[Mulgara-dev] authentication in Mulgara
Paul Gearon
gearon at ieee.org
Mon Mar 10 17:34:01 UTC 2008
On Sun, Mar 9, 2008 at 2:55 AM, Andrae Muys <andrae at netymon.com> wrote:
>
> On 09/03/2008, at 2:52 PM, William Mills wrote:
>
> > I wanted to drop a note to restart the conversation about
> > authentication in Mulgara. I know it's in the plan for re-
> > implementation. To reiterate the point I was making to Andre over
> > dinner, lack of any authentication model makes Mulgara a non-
> > starter at Yahoo and probably many other corporate environments.
> > It is certainly possible to add an authentication layer in the
> > application, but that doesn't solve the whole problem.
> >
> > If I were king I'd probably offer the standard username/password
> > authentication model because everyone expects it, but I'd also have
> > the option of using something less sucky/replayable.
> >
> > For authorization/access the common model used for the various SQL
> > databases is well defined, but I'm not sure how closely it fits
> > Mulgara. Certaibnly I'd like to differentiate between a system/
> > root user and a less priveledged user. Access control down to the
> > level of insert/delete from a model would be interesting. Control
> > down to the row level that was explored in previous incarnations
> > is, in my opinion, overkill.
It certainly was, which is how the old "security" identifier ended up
becoming the graph ID. This also influenced us in deciding that
security should be on a graph-by-graph basis. If you have some kind
of conceptual difference between two pieces of data such that you feel
you need differing security on them, they they belong in separate
graphs. You may recall that at the storage and retrieval lever we
treat the graph ID symmetrically with all the other identifiers
(subject, predicate and object) so we have no qualms about giving
every statement its own graph, if you really want to get pathological
about it. The queries might get messy though. :-)
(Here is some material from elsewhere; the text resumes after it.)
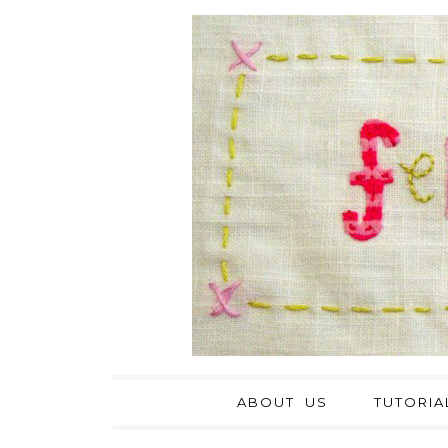
ABOUT US
TUTORIA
> Well the security api is still there, and has in the past been used
> to provide control down to the level of per graph insert/delete/
> query. I know of one bug in the layer that can permit some queries to
> bypass the query-security, but that can be fixed in a few days, and
> only hasn't been because we don't currently have anyone using that
> functionality.
>
> I must admit I haven't looked at the api for a couple of years now,
> so I will have to do that before I can really comment much more.
It's all still there, and I even brought it forward into the
Connection API when I wrote this recently. It will need an audit to
make sure it hasn't been bypassed anywhere in recent years by someone
who wasn't aware of it, but I expect that the majority of it will
still work.
The missing code is a JAAS implementation. The first prototype used
normal authentication files, but the second version loaded up
everything from an internal graph. This was surprisingly easy to do.
Since I implemented 90% of the JAAS classes in the first place, it has
been pointed out that I am not the person to re-write this stuff.
(which is a shame, since I know how easy it is). It took me a week
the first time I did it, and I had to learn how to use JAAS while I
was doing it! (It's mostly boilerplate implementations of the JAAS
interfaces - so concern about leaving security holes is *mostly*
mitigated by JAAS handling the important stuff for you). I suggest
that anyone who has the time will not find it challenging.